(Data pulled from a collection)
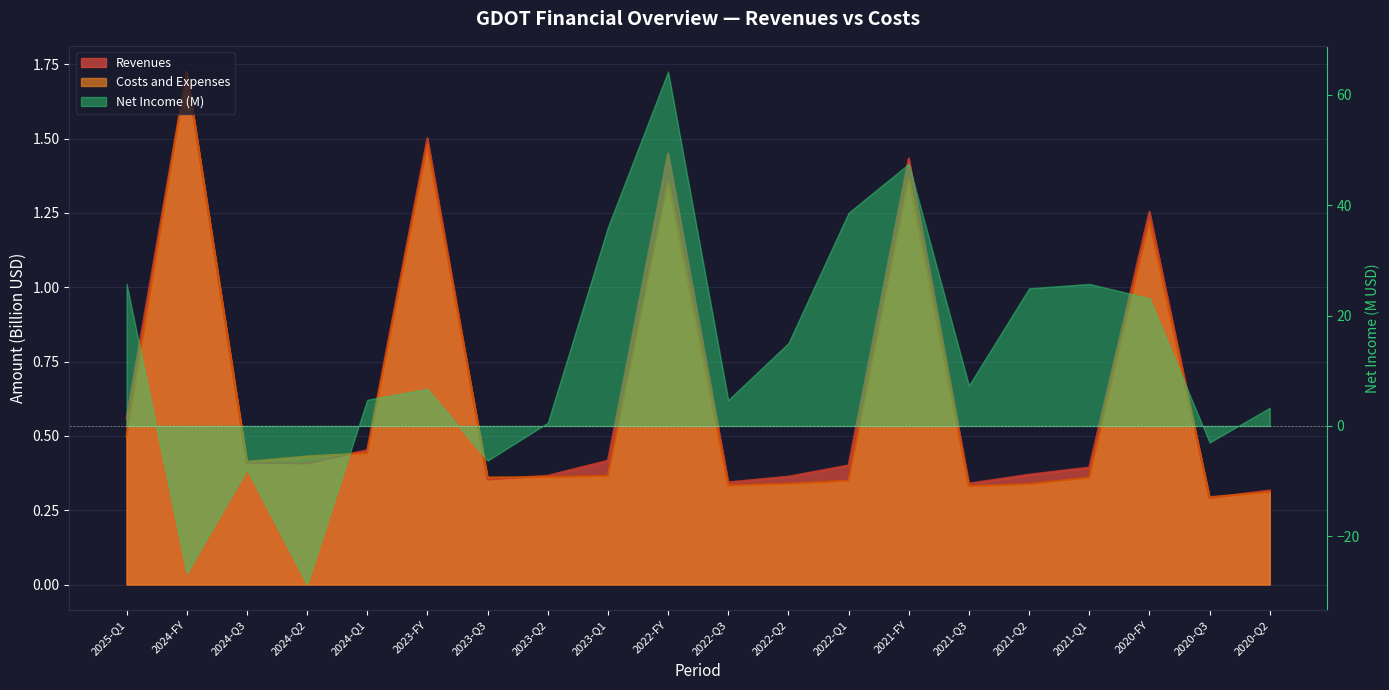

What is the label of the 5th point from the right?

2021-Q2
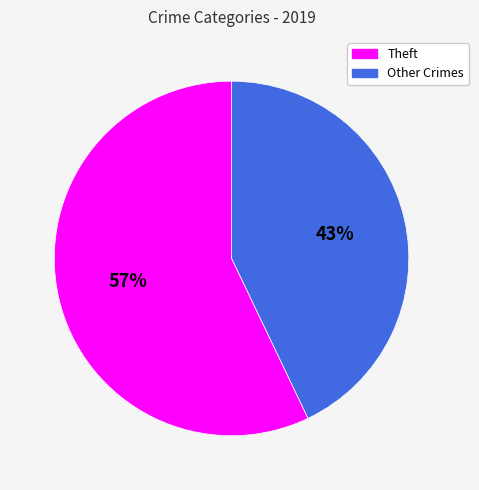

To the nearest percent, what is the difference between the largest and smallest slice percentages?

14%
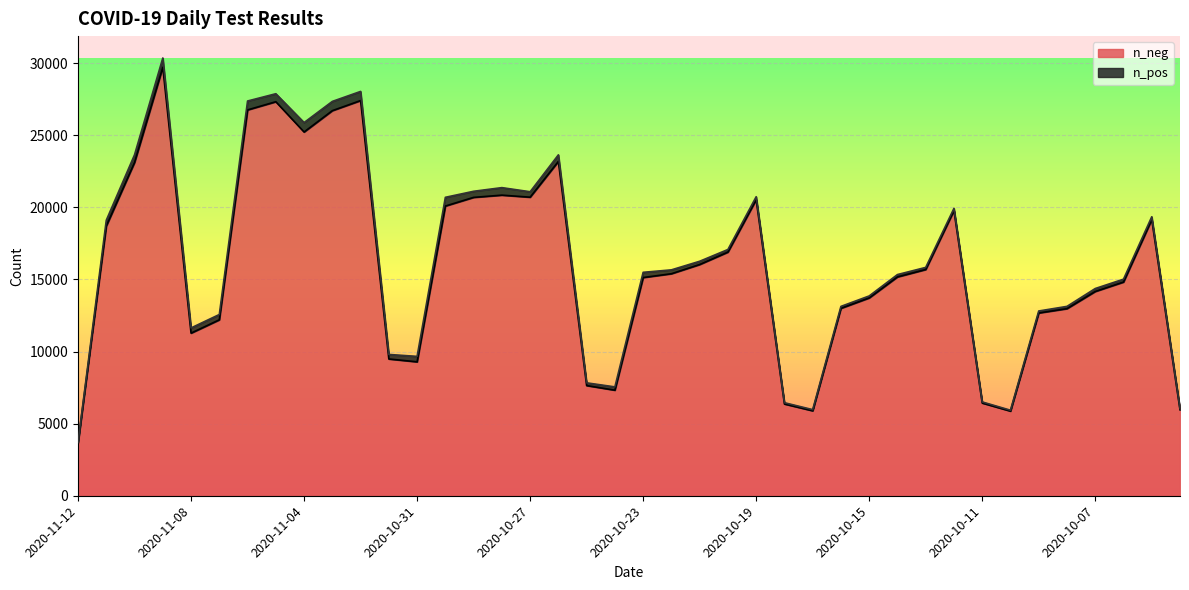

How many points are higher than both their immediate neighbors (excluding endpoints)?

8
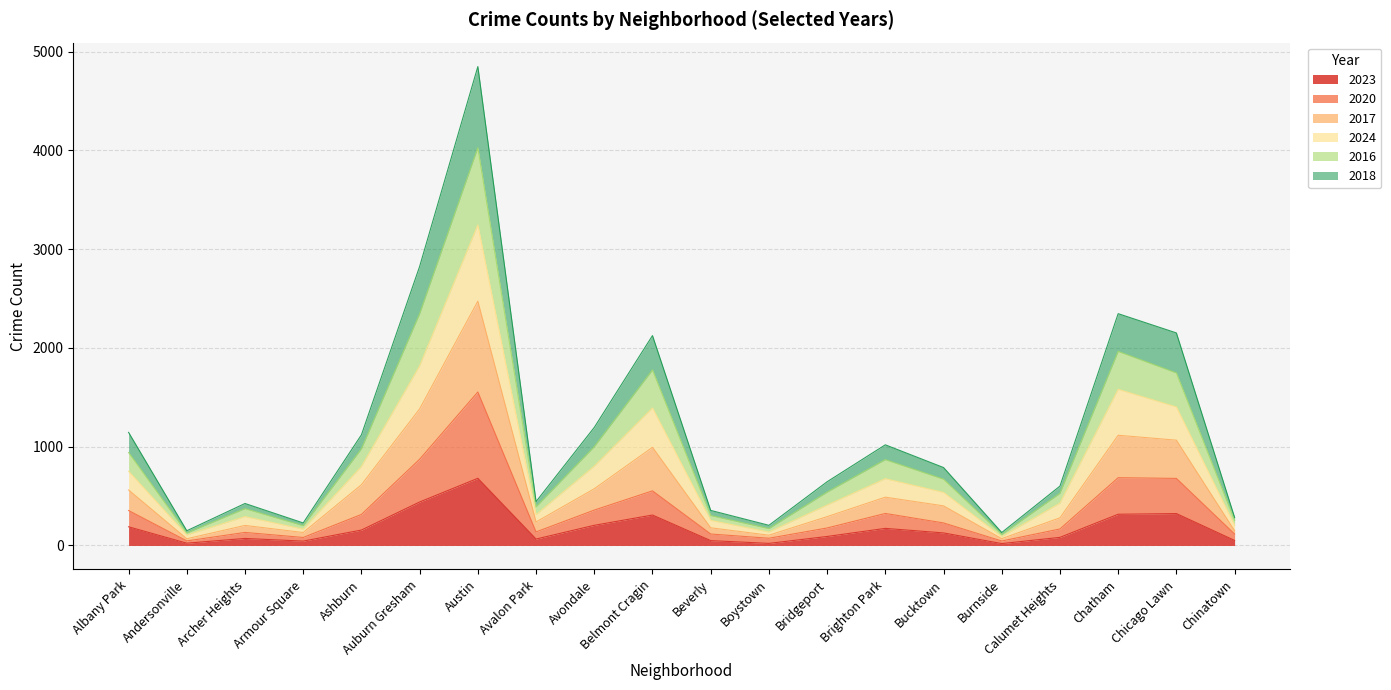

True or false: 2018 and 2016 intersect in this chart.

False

* **Instructions for the task**:
Convert the lines above into a JSON list of strings with one string per line, skipping blank lines and omitting the pictures.

* **Solution for this task**:
[
  "What is the label of the 5th point from the right?",
  "2021-Q2",
  "To the nearest percent, what is the difference between the largest and smallest slice percentages?",
  "14%",
  "How many points are higher than both their immediate neighbors (excluding endpoints)?",
  "8",
  "True or false: 2018 and 2016 intersect in this chart.",
  "False"
]